Installation view of 《Life》 © Kukje Gallery

As the first exhibition of Kukje Gallery’s 2022 program, Kukje Gallery is pleased to announce 《Life》, a solo exhibition of Sungsic Moon. On view from January 21 to February 28 at the gallery’s Busan branch, Life is the artist's third solo show with Kukje Gallery following those in 2019 and 2011. In the exhibition, Moon presents small records of landscape occupied by what he refers to as “us, here, now.”

These works probe into the prosaic details of life and center around 100 new “oil drawing” works—which involve a unique process where the artist carves directly into the impasto surface, capturing intensity and depth, focusing on the minutest detail—that affectionately observe the scenes of daily life and the plant and animal lives around his home.

《Life》 also includes new works from his series of large-scale rose paintings titled ‘Just Life’ (ongoing since 2019), and approximately 10 drawings from his ‘A Mediocre Landscape: Earth Landscape’, which were previously presented at the 2021 Jeonnam International SUMUK Biennale.

As explicitly suggested in the title of the artist’s last solo exhibition at Kukje Gallery in 2019, 《Beautiful. Strange. Dirty.,》 Sungsic Moon's work creates a distinctive balance of pathos and beauty, capturing everyday moments in the ordinary landscape and turning them into a permanent record.

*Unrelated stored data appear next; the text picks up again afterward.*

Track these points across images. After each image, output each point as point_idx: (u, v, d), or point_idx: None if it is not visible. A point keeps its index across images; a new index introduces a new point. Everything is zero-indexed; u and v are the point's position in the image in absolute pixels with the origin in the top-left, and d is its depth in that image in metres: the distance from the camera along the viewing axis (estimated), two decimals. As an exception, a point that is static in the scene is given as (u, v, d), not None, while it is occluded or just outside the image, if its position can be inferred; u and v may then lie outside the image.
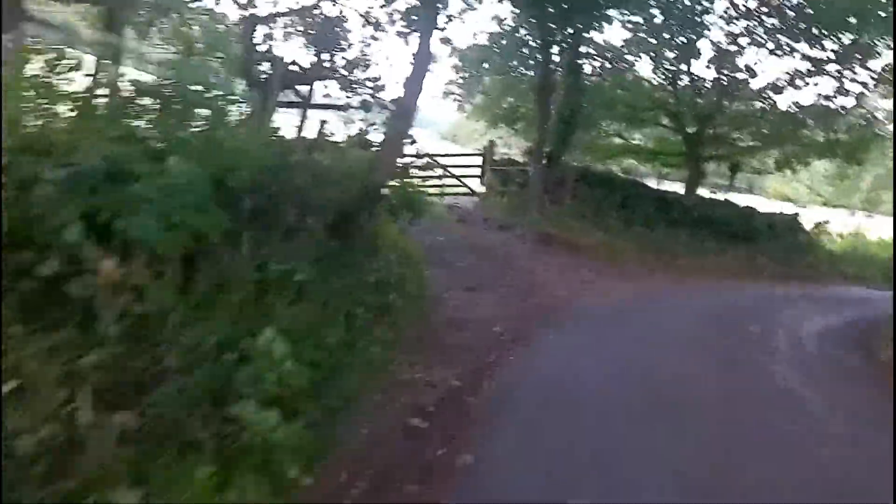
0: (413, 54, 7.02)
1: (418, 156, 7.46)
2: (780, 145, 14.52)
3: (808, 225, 15.71)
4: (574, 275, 8.67)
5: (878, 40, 12.04)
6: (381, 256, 6.10)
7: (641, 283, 9.12)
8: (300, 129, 8.19)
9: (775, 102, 14.15)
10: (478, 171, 12.60)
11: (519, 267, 8.45)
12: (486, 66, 13.89)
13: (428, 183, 12.19)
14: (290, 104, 8.17)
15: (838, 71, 13.14)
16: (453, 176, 12.19)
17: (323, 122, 8.39)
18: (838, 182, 22.07)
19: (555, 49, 11.98)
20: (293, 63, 7.72)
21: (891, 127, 15.01)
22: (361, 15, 10.01)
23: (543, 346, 5.40)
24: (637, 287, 8.82)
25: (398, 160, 6.94)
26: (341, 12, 9.83)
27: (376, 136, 6.88)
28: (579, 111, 12.09)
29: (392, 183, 7.03)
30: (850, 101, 13.71)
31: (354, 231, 6.38)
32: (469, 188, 12.43)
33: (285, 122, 8.52)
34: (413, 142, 7.15)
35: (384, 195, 6.73)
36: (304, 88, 8.91)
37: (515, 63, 13.78)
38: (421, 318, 5.76)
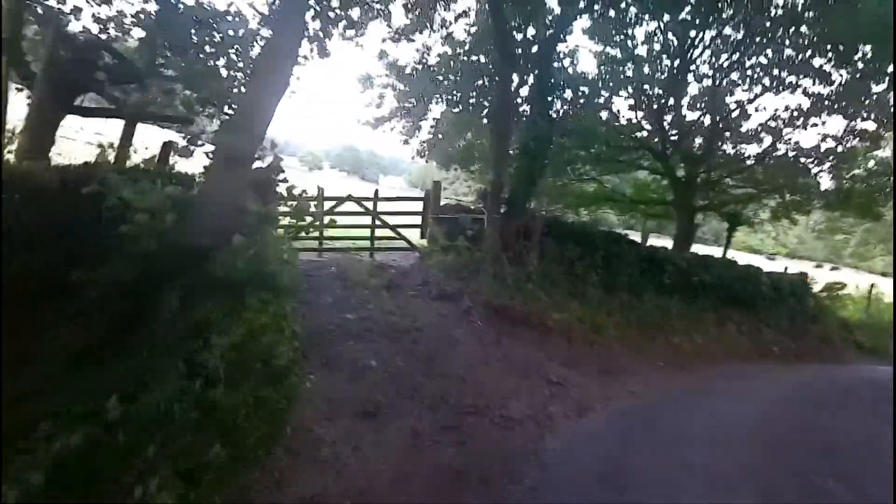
0: (267, 46, 4.46)
1: (291, 196, 4.72)
2: (782, 193, 12.29)
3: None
4: (537, 374, 5.93)
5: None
6: (173, 381, 3.26)
7: (634, 384, 6.42)
8: (123, 147, 5.42)
9: (773, 144, 12.05)
10: (419, 220, 9.85)
11: (456, 365, 5.65)
12: (435, 94, 11.41)
13: (351, 234, 9.59)
14: (106, 112, 5.43)
15: (845, 105, 11.11)
16: (387, 226, 9.49)
17: (167, 143, 5.68)
18: (829, 235, 20.15)
19: (516, 76, 9.71)
20: (106, 49, 5.02)
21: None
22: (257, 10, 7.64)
23: None
24: (630, 391, 6.13)
25: (243, 202, 4.18)
26: (230, 5, 7.32)
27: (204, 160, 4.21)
28: (547, 147, 9.63)
29: (238, 238, 4.25)
30: (860, 143, 11.67)
31: (149, 331, 3.61)
32: (408, 241, 9.70)
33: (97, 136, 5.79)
34: (278, 171, 4.46)
35: (212, 261, 3.96)
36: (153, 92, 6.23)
37: (473, 93, 11.41)
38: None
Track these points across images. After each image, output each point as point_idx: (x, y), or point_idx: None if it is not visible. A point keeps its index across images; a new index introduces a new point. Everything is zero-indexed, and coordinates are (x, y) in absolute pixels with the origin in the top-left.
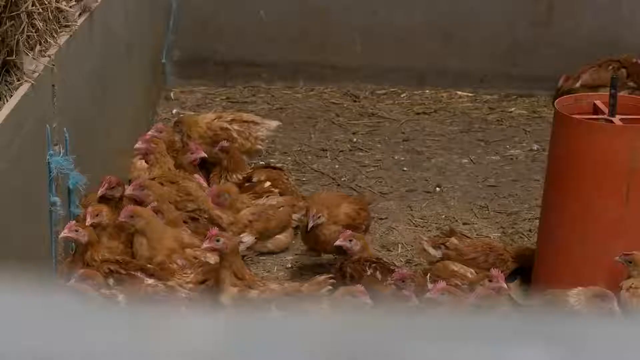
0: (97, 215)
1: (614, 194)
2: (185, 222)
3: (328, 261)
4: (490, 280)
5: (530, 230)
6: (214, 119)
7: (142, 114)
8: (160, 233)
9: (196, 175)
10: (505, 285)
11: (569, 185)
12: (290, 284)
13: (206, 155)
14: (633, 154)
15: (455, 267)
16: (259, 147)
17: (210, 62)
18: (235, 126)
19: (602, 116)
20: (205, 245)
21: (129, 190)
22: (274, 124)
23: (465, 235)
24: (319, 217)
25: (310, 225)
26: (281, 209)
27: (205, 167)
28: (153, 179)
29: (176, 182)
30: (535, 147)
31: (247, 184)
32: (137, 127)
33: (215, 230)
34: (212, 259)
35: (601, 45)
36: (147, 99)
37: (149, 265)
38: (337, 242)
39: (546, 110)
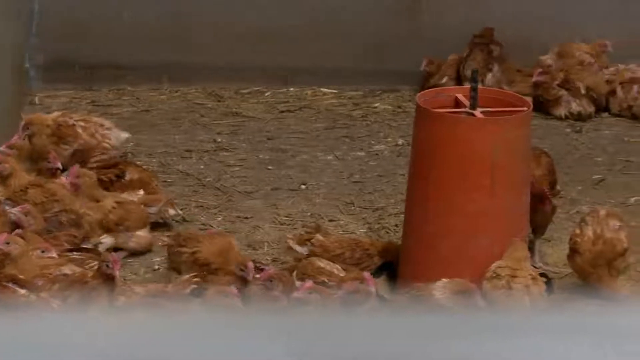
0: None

In this exhibition, Moon extends and expands upon the themes of his 2019 exhibition, refining still further his signature technique of scratching and drawing directly onto wet oil paint, while continuing to fondly frame his subjects as “us, here, now.”

What distinguishes these new works is that Moon, an artist who was often characterized by his abiding interest in visualizing the complex subtleties that lie on the obverse dimension of the world as we know it, has now shifted all of his focus to depicting the inner and external beauty of moments we encounter in our “insignificant,” ordinary, daily lives.

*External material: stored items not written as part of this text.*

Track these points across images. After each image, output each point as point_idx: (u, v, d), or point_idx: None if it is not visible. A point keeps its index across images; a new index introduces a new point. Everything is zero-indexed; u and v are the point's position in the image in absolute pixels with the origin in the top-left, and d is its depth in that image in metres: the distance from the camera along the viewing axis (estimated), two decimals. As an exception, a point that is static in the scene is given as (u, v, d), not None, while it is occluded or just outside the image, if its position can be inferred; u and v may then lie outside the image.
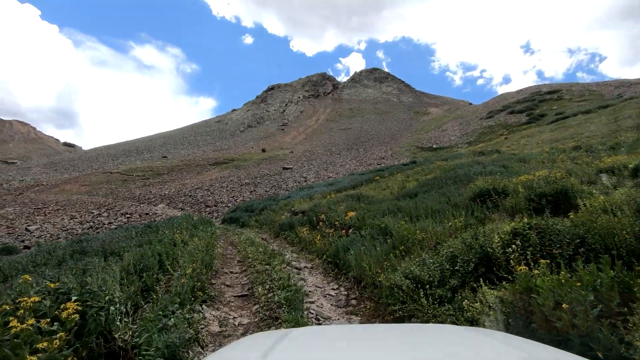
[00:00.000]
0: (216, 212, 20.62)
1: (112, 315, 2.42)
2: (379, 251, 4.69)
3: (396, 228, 5.63)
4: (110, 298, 2.54)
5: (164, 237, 6.12)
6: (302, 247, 7.49)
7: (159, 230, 7.30)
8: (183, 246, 5.71)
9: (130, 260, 3.88)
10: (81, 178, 45.10)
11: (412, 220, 6.24)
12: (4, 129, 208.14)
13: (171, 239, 6.03)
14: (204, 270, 4.41)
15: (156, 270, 3.95)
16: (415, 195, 10.12)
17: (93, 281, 2.62)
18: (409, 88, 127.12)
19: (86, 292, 2.45)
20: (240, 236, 9.40)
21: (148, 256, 4.13)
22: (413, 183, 12.91)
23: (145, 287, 3.55)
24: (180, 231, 6.97)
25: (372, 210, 7.42)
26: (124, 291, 2.90)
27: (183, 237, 6.41)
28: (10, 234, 17.40)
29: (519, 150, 21.01)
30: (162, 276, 4.16)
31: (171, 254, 4.76)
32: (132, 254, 4.24)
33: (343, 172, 32.65)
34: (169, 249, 4.92)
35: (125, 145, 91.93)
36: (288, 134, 79.83)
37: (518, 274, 2.59)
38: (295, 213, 11.72)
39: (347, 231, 6.81)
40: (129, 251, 4.81)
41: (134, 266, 3.82)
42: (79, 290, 2.46)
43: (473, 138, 49.99)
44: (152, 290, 3.51)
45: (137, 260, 3.97)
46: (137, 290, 3.23)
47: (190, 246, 5.50)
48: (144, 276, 3.62)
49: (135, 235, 7.12)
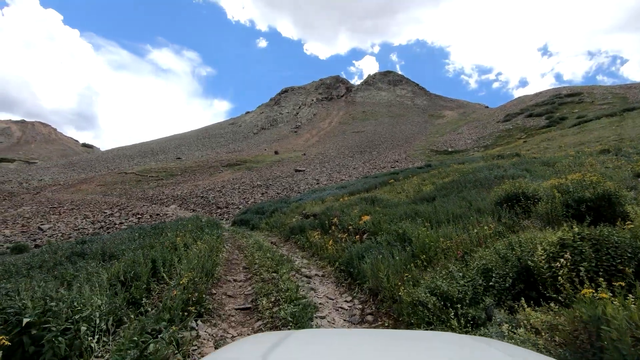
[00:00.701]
0: (227, 214, 20.39)
1: (83, 336, 2.03)
2: (397, 260, 4.23)
3: (416, 234, 5.15)
4: (89, 314, 2.16)
5: (166, 240, 5.77)
6: (313, 253, 7.05)
7: (164, 233, 6.97)
8: (185, 250, 5.34)
9: (120, 267, 3.51)
10: (97, 178, 45.80)
11: (433, 225, 5.76)
12: (27, 130, 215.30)
13: (172, 242, 5.67)
14: (203, 279, 4.01)
15: (145, 280, 3.51)
16: (432, 199, 9.58)
17: (65, 295, 2.25)
18: (424, 91, 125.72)
19: (49, 310, 2.06)
20: (248, 239, 9.02)
21: (140, 263, 3.75)
22: (430, 186, 12.34)
23: (132, 299, 3.17)
24: (183, 234, 6.62)
25: (388, 214, 6.95)
26: (106, 304, 2.53)
27: (186, 241, 6.05)
28: (24, 232, 17.52)
29: (540, 153, 20.12)
30: (156, 285, 3.77)
31: (169, 260, 4.35)
32: (123, 260, 3.87)
33: (356, 175, 32.13)
34: (166, 254, 4.52)
35: (141, 146, 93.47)
36: (301, 136, 79.73)
37: (579, 297, 2.10)
38: (307, 216, 11.31)
39: (361, 236, 6.35)
40: (127, 255, 4.47)
41: (124, 274, 3.46)
42: (40, 307, 2.07)
43: (490, 142, 48.85)
44: (140, 303, 3.12)
45: (128, 266, 3.60)
46: (122, 303, 2.84)
47: (194, 250, 5.13)
48: (133, 286, 3.23)
49: (139, 236, 6.81)
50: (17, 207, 31.88)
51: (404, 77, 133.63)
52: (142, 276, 3.54)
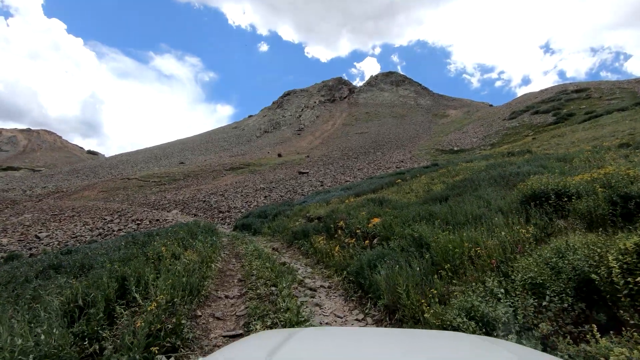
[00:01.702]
0: (229, 218, 19.82)
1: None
2: (416, 271, 3.60)
3: (434, 238, 4.52)
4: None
5: (149, 250, 5.13)
6: (318, 260, 6.42)
7: (153, 240, 6.34)
8: (172, 262, 4.72)
9: (79, 288, 2.88)
10: (100, 184, 45.52)
11: (452, 228, 5.12)
12: (32, 138, 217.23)
13: (158, 253, 5.03)
14: (187, 298, 3.39)
15: (102, 308, 2.81)
16: (445, 199, 8.93)
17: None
18: (427, 91, 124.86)
19: None
20: (248, 246, 8.36)
21: (100, 285, 3.04)
22: (440, 186, 11.68)
23: (84, 334, 2.50)
24: (172, 242, 5.96)
25: (400, 216, 6.31)
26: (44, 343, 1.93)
27: (174, 250, 5.42)
28: (22, 240, 17.06)
29: (552, 150, 19.36)
30: (125, 310, 3.10)
31: (146, 275, 3.69)
32: (85, 279, 3.24)
33: (361, 176, 31.47)
34: (142, 268, 3.85)
35: (145, 152, 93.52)
36: (304, 138, 79.23)
37: None
38: (311, 219, 10.70)
39: (370, 241, 5.72)
40: (98, 269, 3.88)
41: (83, 297, 2.83)
42: None
43: (496, 140, 48.02)
44: (97, 337, 2.46)
45: (90, 286, 2.95)
46: (66, 341, 2.21)
47: (183, 261, 4.54)
48: (87, 315, 2.56)
49: (125, 245, 6.20)
50: (19, 215, 31.59)
51: (407, 78, 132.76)
52: (98, 302, 2.77)
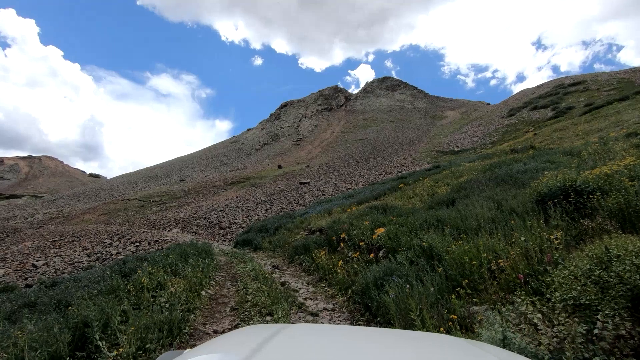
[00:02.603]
0: (230, 234, 19.35)
1: None
2: (429, 289, 3.14)
3: (445, 248, 4.06)
4: None
5: (132, 282, 4.63)
6: (321, 277, 5.94)
7: (141, 268, 5.82)
8: (156, 293, 4.24)
9: (25, 341, 2.42)
10: (100, 207, 45.20)
11: (464, 235, 4.66)
12: (34, 165, 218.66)
13: (139, 284, 4.54)
14: (165, 340, 2.93)
15: None
16: (452, 202, 8.48)
17: None
18: (423, 93, 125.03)
19: None
20: (247, 265, 7.84)
21: (50, 339, 2.51)
22: (445, 188, 11.24)
23: None
24: (159, 269, 5.44)
25: (406, 224, 5.86)
26: None
27: (160, 278, 4.93)
28: (18, 270, 16.60)
29: (556, 144, 18.93)
30: None
31: (117, 315, 3.18)
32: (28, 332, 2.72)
33: (362, 183, 31.02)
34: (110, 308, 3.34)
35: (145, 171, 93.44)
36: (303, 148, 79.01)
37: None
38: (312, 231, 10.24)
39: (376, 254, 5.27)
40: (81, 305, 3.43)
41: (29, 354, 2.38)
42: None
43: (496, 138, 47.67)
44: None
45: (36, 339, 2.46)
46: None
47: (170, 290, 4.08)
48: None
49: (110, 275, 5.70)
50: (19, 243, 31.19)
51: (402, 82, 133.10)
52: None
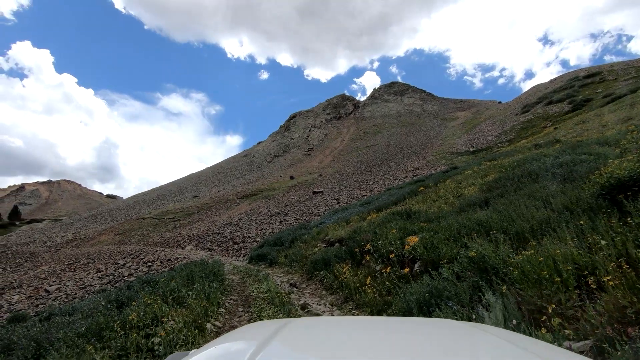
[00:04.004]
0: (244, 249, 18.70)
1: None
2: (499, 317, 2.36)
3: (502, 259, 3.26)
4: None
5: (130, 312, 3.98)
6: (346, 297, 5.14)
7: (140, 296, 5.15)
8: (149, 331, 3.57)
9: None
10: (116, 227, 45.33)
11: (516, 241, 3.85)
12: (53, 189, 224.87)
13: (128, 322, 3.84)
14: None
15: None
16: (485, 202, 7.62)
17: None
18: (432, 96, 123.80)
19: None
20: (261, 284, 7.00)
21: None
22: (472, 189, 10.35)
23: None
24: (154, 299, 4.69)
25: (441, 231, 5.06)
26: None
27: (157, 311, 4.21)
28: (31, 296, 16.26)
29: (583, 136, 17.78)
30: None
31: None
32: None
33: (377, 189, 30.12)
34: None
35: (160, 190, 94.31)
36: (315, 158, 78.50)
37: None
38: (331, 243, 9.47)
39: (410, 267, 4.48)
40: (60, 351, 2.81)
41: None
42: None
43: (513, 135, 46.22)
44: None
45: None
46: None
47: (167, 325, 3.41)
48: None
49: (105, 306, 5.03)
50: (36, 267, 31.24)
51: (410, 86, 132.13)
52: None
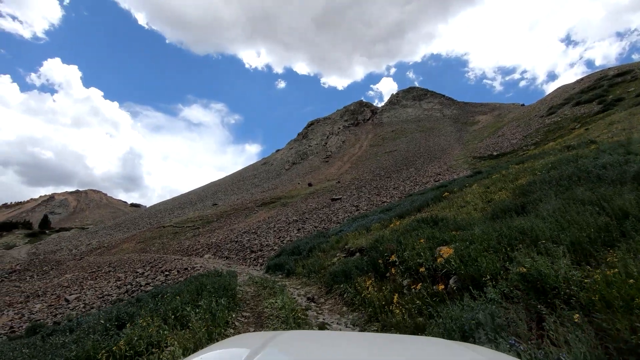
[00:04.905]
0: (261, 258, 18.30)
1: None
2: (579, 357, 1.77)
3: (562, 276, 2.64)
4: None
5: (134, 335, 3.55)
6: (370, 315, 4.55)
7: (140, 314, 4.72)
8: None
9: None
10: (137, 235, 46.03)
11: (571, 253, 3.21)
12: (81, 198, 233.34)
13: (120, 351, 3.40)
14: None
15: None
16: (521, 208, 6.90)
17: None
18: (451, 100, 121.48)
19: None
20: (277, 298, 6.46)
21: None
22: (503, 193, 9.57)
23: None
24: (155, 318, 4.25)
25: (477, 240, 4.43)
26: None
27: (154, 335, 3.75)
28: (52, 305, 16.34)
29: (621, 136, 16.58)
30: None
31: None
32: None
33: (398, 195, 29.27)
34: None
35: (181, 198, 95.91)
36: (333, 165, 78.00)
37: None
38: (351, 252, 8.90)
39: (445, 283, 3.89)
40: None
41: None
42: None
43: (538, 138, 44.40)
44: None
45: None
46: None
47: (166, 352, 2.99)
48: None
49: (105, 322, 4.64)
50: (61, 275, 31.89)
51: (428, 91, 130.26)
52: None
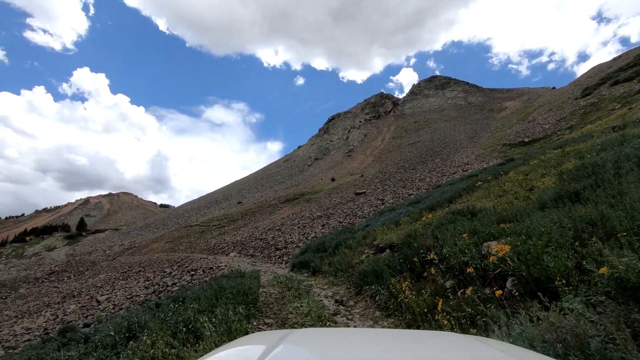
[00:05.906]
0: (286, 255, 17.95)
1: None
2: None
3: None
4: None
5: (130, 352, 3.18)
6: (408, 323, 3.92)
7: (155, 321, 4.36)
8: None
9: None
10: (166, 235, 47.06)
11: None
12: (114, 201, 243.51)
13: None
14: None
15: None
16: (575, 195, 6.05)
17: None
18: (475, 88, 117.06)
19: None
20: (302, 301, 5.93)
21: None
22: (547, 179, 8.64)
23: None
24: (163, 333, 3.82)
25: (534, 234, 3.72)
26: None
27: (158, 355, 3.33)
28: (84, 306, 16.65)
29: (675, 113, 14.98)
30: None
31: None
32: None
33: (425, 187, 28.20)
34: None
35: (207, 197, 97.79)
36: (355, 159, 76.99)
37: None
38: (380, 249, 8.27)
39: (502, 288, 3.23)
40: None
41: None
42: None
43: (574, 122, 41.77)
44: None
45: None
46: None
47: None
48: None
49: (115, 334, 4.31)
50: (95, 275, 32.98)
51: (451, 79, 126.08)
52: None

This interest in mundanity is beautifully illustrated by Moon's depictions of various plant species such as the weeping cherry tree, lily, plum blossom, magnolia, pear tree, pomegranate tree, and quince tree, all commonly found around the artist’s home in Busan as well as his hometown of Gimcheon.

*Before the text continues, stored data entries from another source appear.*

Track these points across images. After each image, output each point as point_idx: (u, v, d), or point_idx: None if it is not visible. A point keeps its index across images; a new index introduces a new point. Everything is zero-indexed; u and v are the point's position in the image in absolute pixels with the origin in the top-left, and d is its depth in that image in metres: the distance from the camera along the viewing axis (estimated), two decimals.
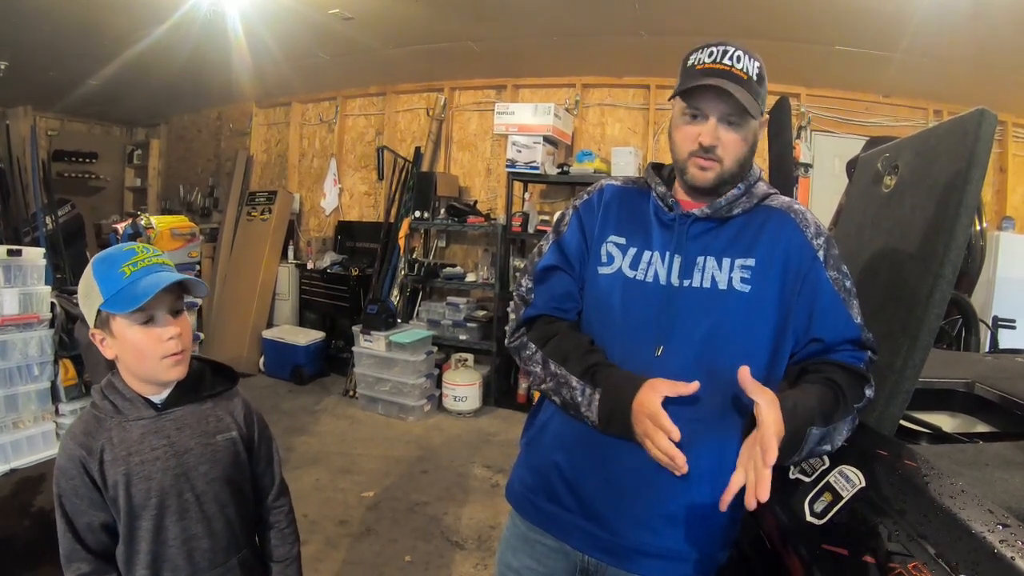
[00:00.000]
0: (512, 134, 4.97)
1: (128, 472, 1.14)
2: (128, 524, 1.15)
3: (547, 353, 1.21)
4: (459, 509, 3.31)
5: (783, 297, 1.13)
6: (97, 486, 1.14)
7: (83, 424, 1.17)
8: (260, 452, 1.35)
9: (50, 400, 2.67)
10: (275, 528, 1.37)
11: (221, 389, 1.30)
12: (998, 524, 0.83)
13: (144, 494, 1.15)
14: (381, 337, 4.81)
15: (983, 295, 4.25)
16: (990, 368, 1.90)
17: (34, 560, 2.48)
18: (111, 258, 1.16)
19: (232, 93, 6.56)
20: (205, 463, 1.21)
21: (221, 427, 1.26)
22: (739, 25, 3.94)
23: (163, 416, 1.19)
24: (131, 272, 1.12)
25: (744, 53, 1.13)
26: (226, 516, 1.24)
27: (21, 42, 4.96)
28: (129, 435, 1.16)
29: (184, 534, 1.18)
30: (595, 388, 1.12)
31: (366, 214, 6.47)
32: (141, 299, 1.09)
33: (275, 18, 4.39)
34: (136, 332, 1.13)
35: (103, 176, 7.90)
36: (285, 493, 1.42)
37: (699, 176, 1.16)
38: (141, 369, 1.17)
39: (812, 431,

The undivided exhibition space of the Busan branch gives ample room to showcase these flowers and trees that represent spring, summer, autumn, and winter, creating a small but also a wholly integrated microcosm.


Installation view of 《Life》 © Kukje Gallery

Sungsic Moon's primary tool in 《Life》 is the pencil with which he carves and draws directly into wet paint. Far surpassing its utilitarian function as a mere tool for mark making, the properties of the medium allows the artist to depict imagery that is both layered and fragmentary.

Moon, who has been actively employing the pencil since his years in college, developed this technique as part of his approach to pictorial language and it remains unique to his practice to this day. As Moon once remarked, “Pencils are the most basic materials in painting, spontaneous and simple. I think this resembles my unexaggerated and unpretentious personality.

Painting resembles the artist’s nature. The charm of a pencil as an artistic medium is that it shows the command of consciousness through the medium of the hand in an honest manner without any distortion.” Most of the new works in the exhibition are comprised of “oil drawings,” produced by scratching the thick oil paint surface with a pencil, where the artist pays close attention to the friction between the pencil and the wet ground.

Graphite and oil paint do not mix easily, so they tend to create resistance on the surface. It is this tension where Moon infuses his work with empathy, where the artist’s will against the resistance is represented by his repeated scratching on the surface with force, giving rise to a kind of repetitive performance.

In some respects, this method resembles the impasto technique¹ with the thick application of matière and thereby overcomes the resistance between the pencil and the oil painting to assert a kind of “will to draw.” It is this struggle that embodies Moon's vision of a simple but rustic “life”—in the form of a relief on the canvas.

For the artist, this romantic master narrative is composed of unremarkable landscapes inhabited by everyday people and things, a combination he calls “us, now, here.” Simple moments like that of a flower blossoming and withering, the cycle of seasons, animals in their breeding season, and the existence of life that inevitably wanes, allow the artist’s attention to highlight the small but indelible elements of life that give it meaning.

It is Moon's sensitivity that absorbs these small moments, which are then emitted and translated through his ”oil drawings.” These works, unlike pencil drawings which bear unintentional smudges and graphite fragments, are in no way fortuitous outcomes.

They require the utmost level of focus and intentionality which doesn't allow for chance gestures, meaning that the work is only complete when the artist’s pencil touches upon all parts of the canvas. Holding these competing emotions of beauty and banality, control and passion, Sungsic Moon’s paintings allow his viewers to feel the unexaggerated and pure perception of the natural world.